Gedragsgestoorde jongeren

Als onderdeel van de Forensisch Psychiatrische Dienst (FPD) komen er volgend jaar vijf centra voor specialistisch forensisch onderzoek naar gedragsgestoorde jongeren. Dit nieuwe systeem van forensische diagnostiek is gericht op het verbeteren van de kwaliteit van de forensische rapportage over jongeren.
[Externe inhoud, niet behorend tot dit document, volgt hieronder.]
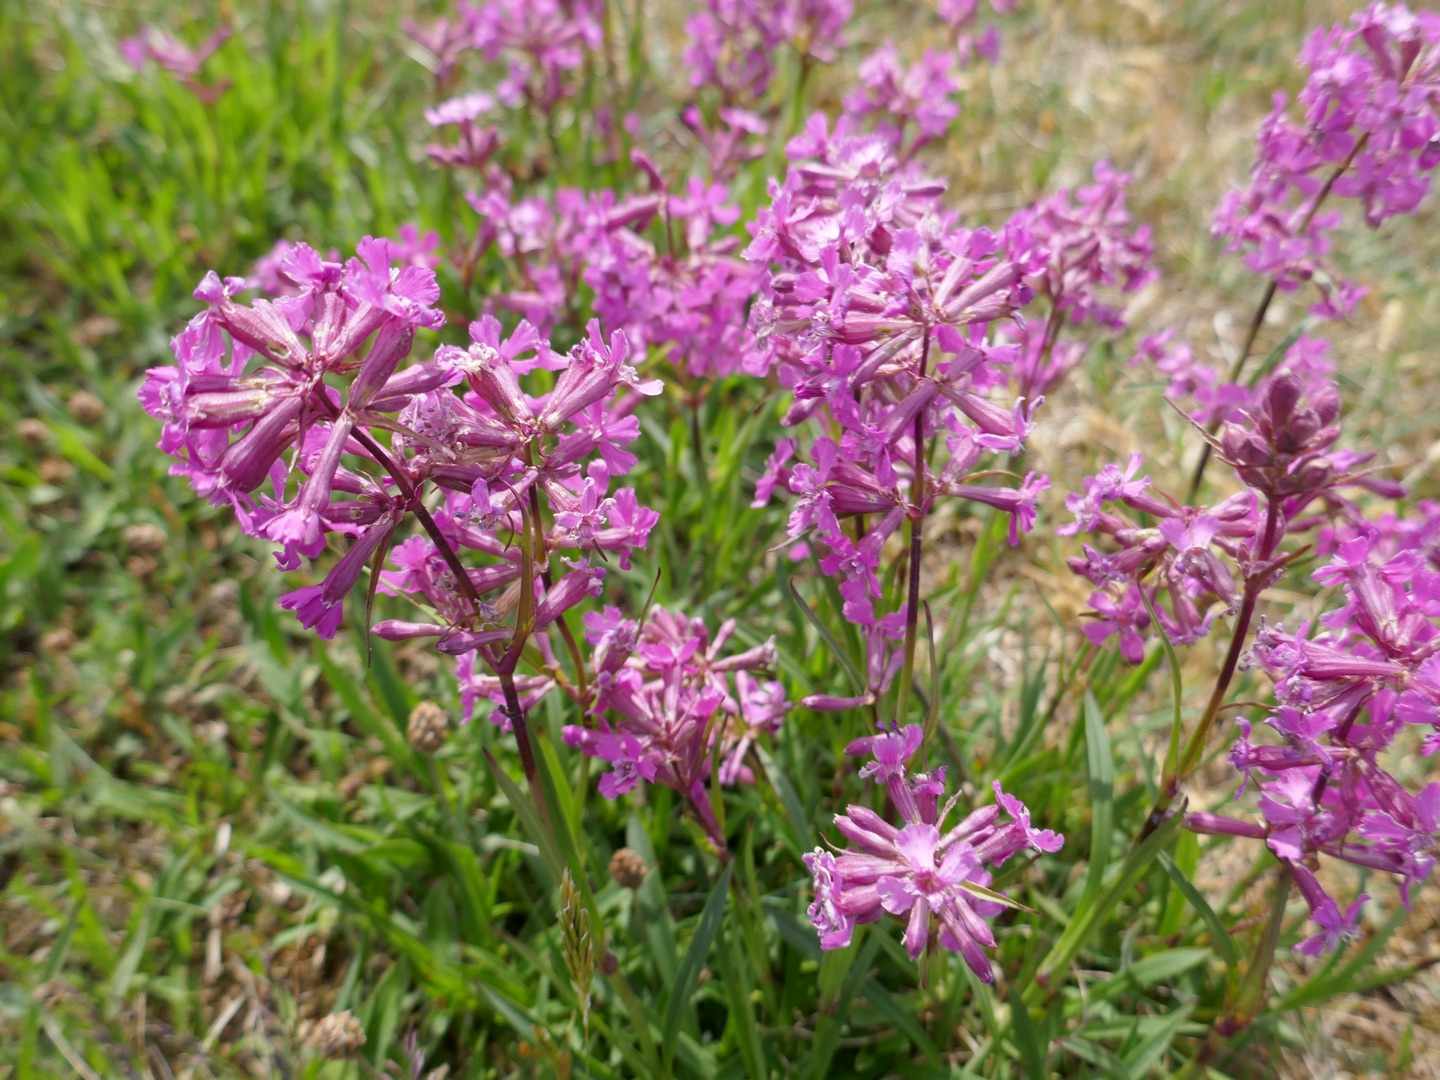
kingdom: Plantae
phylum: Tracheophyta
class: Magnoliopsida
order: Caryophyllales
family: Caryophyllaceae
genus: Viscaria
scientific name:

De rapporten zullen zowel bij straf als civiele zaken worden gebruikt.

Jeugdreclassering

De capaciteit van de jeugdreclassering wordt geleidelijk vergroot. Uit de jeugdenveloppe komt onder meer voor jeugdreclassering in 2004 4,5 miljoen euro beschikbaar. Nazorg voor jongeren die met het strafrecht in aanraking zijn gekomen is van belang om de resocialisatie in goede banen te leiden en om opnieuw afglijden te voorkomen. Dit betekent een toename van het beroep door deze jongeren op de jeugdreclassering. Daarnaast is uit onderzoek gebleken dat de jeugdreclassering met de huidige werklast onvoldoende tijd beschikbaar heeft om intensief in te zetten op de zwaardere jeugddelinquenten, terwijl 20 tot 25 procent van de jongeren die jeugdreclassering opgelegd krijgen in deze categorie vallen. De intensivering zal op deze twee aandachtspunten worden ingezet.